The small child sniffled, then slowly raised up her eyes and looked directly at him.
Alejandro smiled. “Good, brave child! I have brought some herbs in a mask that you must promise to wear faithfully while you are inside this abode, for otherwise you are in danger of contracting the contagion yourself. And sadly, Kate, I am afraid you must not embrace your mother, or even touch her, for such actions might allow the pest to travel from her body directly into yours. The kings w
rath will be huge if you disobey me in this matter, and I have no wish to be subjected to any more of his anger.”
Kate nodded again, with terrible seriousness, then wiped her nose on her sleeve.
“Would it help you to know that I understand your suffering, my small friend?” the physician asked. “I was separated from my own mother and father on a journey to France, shortly before I was pressed into this service by the pope’s physician.”
Finally she spoke, flashing a temper that betrayed her kinship to Isabella. “But they must have been old!
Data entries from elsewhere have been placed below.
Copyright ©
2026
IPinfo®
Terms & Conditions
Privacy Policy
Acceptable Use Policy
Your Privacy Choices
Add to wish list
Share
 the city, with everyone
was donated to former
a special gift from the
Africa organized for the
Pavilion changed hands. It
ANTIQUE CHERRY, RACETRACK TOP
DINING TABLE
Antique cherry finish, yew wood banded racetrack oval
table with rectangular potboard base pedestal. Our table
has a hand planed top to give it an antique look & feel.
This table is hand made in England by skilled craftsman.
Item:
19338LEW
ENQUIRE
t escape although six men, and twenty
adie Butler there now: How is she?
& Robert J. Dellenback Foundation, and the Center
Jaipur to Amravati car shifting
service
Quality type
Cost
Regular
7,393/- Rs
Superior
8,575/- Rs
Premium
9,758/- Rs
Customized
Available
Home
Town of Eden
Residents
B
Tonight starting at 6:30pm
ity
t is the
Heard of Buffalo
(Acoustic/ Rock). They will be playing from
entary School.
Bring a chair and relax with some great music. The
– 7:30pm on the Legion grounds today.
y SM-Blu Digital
My mother is young, and beautiful, and it isn’t fair for her to die!” She sobbed, and fell into Alejandro’s arms, and he comforted her as best he could.
Before knocking on the massive door the three travelers donned their cloth masks, which were filled with a protective mixture made from what remained of Alejandro’s dried medicinal herbs and leaves. When the serving girl opened the door to them, she stepped back abruptly. The three travelers bore a distinct resemblance to giant birds of prey in their beaked masks and winglike cloaks. Suspecting chicanery, and knowing that in this house of women they were ill prepared to defend themselves, she started to slam the door shut again.
But Adele spoke quickly. “Wait!” she said. “We are envoys from the king, and here is the lady’s child, as she requested. God grant that we have not arrived too late.”
In a dramatic gesture of realization the servant girl raised her hands up in the air then clasped them together quickly, whispering, “Thank you, blessed Virgin, for bringing the child safely here, and God curse King Edward for his neglect!” then reopened the door rather quickly, and rushed them into the house. “There’s chill enough in here already, and the lady cannot seem to find a moment of warmth! Come in, and close the door to cold drafts and evil vapors. Quick! Before the bad air gets in!”